Ege’nin romantik adası Bozcaada, genelde yaz tatilleriyle anılsa da aslında sonbaharda bambaşka bir güzelliğe bürünüyor. Ada sokakları daha sakin, rüzgarlar daha serin, bağlar ise kırmızı ve sarı yapraklarla bezenmiş oluyor. Şarap bağları arasında yapacağınız yürüyüşlerde doğanın renklerini keşfedecek ve Bozcaada’nın kendine özgü huzurlu atmosferine kapılacaksınız. Rüzgar güllerinin arasında gün batımını izlemek, sonbaharın en keyifli deneyimlerinden biri olabilir. Ada, bu mevsimde kalabalıktan uzak, romantik ve dingin bir tatil için harika bir seçenek.

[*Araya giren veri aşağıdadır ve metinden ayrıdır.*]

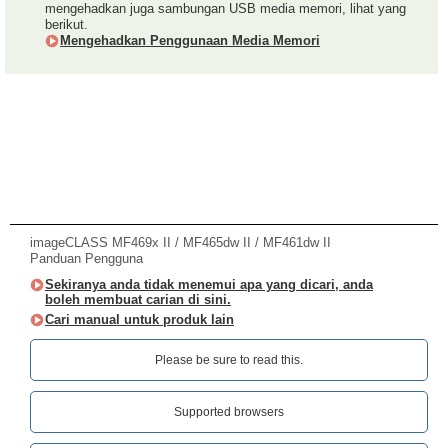
mengehadkan juga sambungan USB media memori, lihat yang
berikut.
Mengehadkan Penggunaan Media Memori
imageCLASS MF469x II / MF465dw II / MF461dw II
Panduan Pengguna
Sekiranya anda tidak menemui apa yang dicari, anda
boleh membuat carian di sini.
Cari manual untuk produk lain
Please be sure to read this.‎
Supported browsers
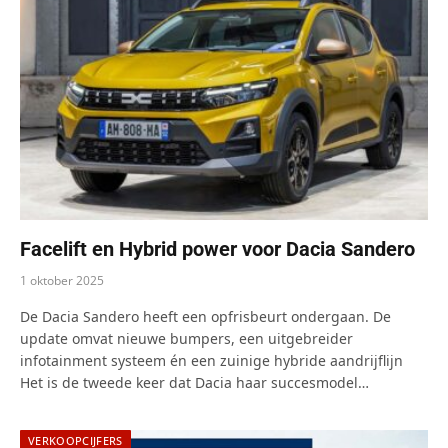
Facelift en Hybrid power voor Dacia Sandero
1 oktober 2025
De Dacia Sandero heeft een opfrisbeurt ondergaan. De
update omvat nieuwe bumpers, een uitgebreider
infotainment systeem én een zuinige hybride aandrijflijn
Het is de tweede keer dat Dacia haar succesmodel…
VERKOOPCIJFERS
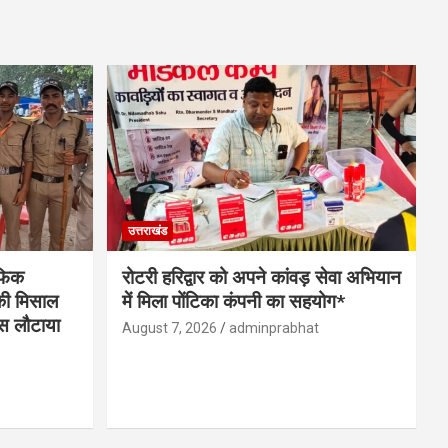
उत्तराखंड
ैफिक
रोटरी हरिद्वार को अपने कांवड़ सेवा अभियान
 की मिसाल
में मिला पोंटिका कंपनी का सहयोग*
पस लौटाया
August 7, 2026
adminprabhat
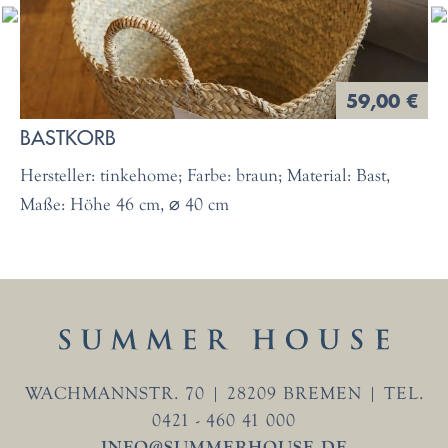
59,00 €
BASTKORB
Hersteller: tinkehome; Farbe: braun; Material: Bast,
Maße: Höhe 46 cm, ⌀ 40 cm
WACHMANNSTR. 70 | 28209 BREMEN | TEL.
0421 - 460 41 000
INFO@SUMMERHOUSE.DE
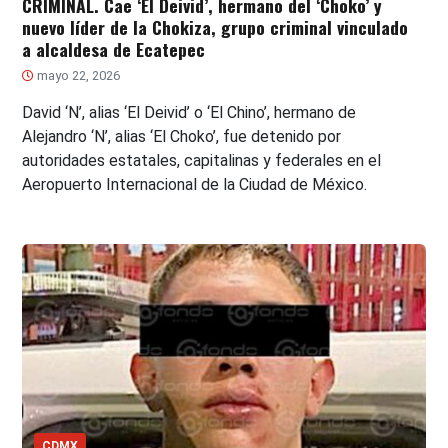
CRIMINAL. Cae ‘El Deivid’, hermano del ‘Choko’ y
nuevo líder de la Chokiza, grupo criminal vinculado
a alcaldesa de Ecatepec
mayo 22, 2026
David ‘N’, alias ‘El Deivid’ o ‘El Chino’, hermano de
Alejandro ‘N’, alias ‘El Choko’, fue detenido por
autoridades estatales, capitalinas y federales en el
Aeropuerto Internacional de la Ciudad de México.
CDMX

Türkiye’nin dört bir yanında sonbahar, doğanın sessiz bir şöleni gibi yaşanıyor. Bolu’nun göllerinden Karadeniz’in sahillerine, İstanbul’un parklarından Ege’nin adalarına kadar her köşe bu mevsimde ayrı bir tabloya dönüşüyor. Eğer ruhunuzu dinlendirmek, hafızanızda kalıcı manzaralar bırakmak istiyorsanız, bu rotalar sonbaharı en güzel haliyle yaşamanız için sizi bekliyor.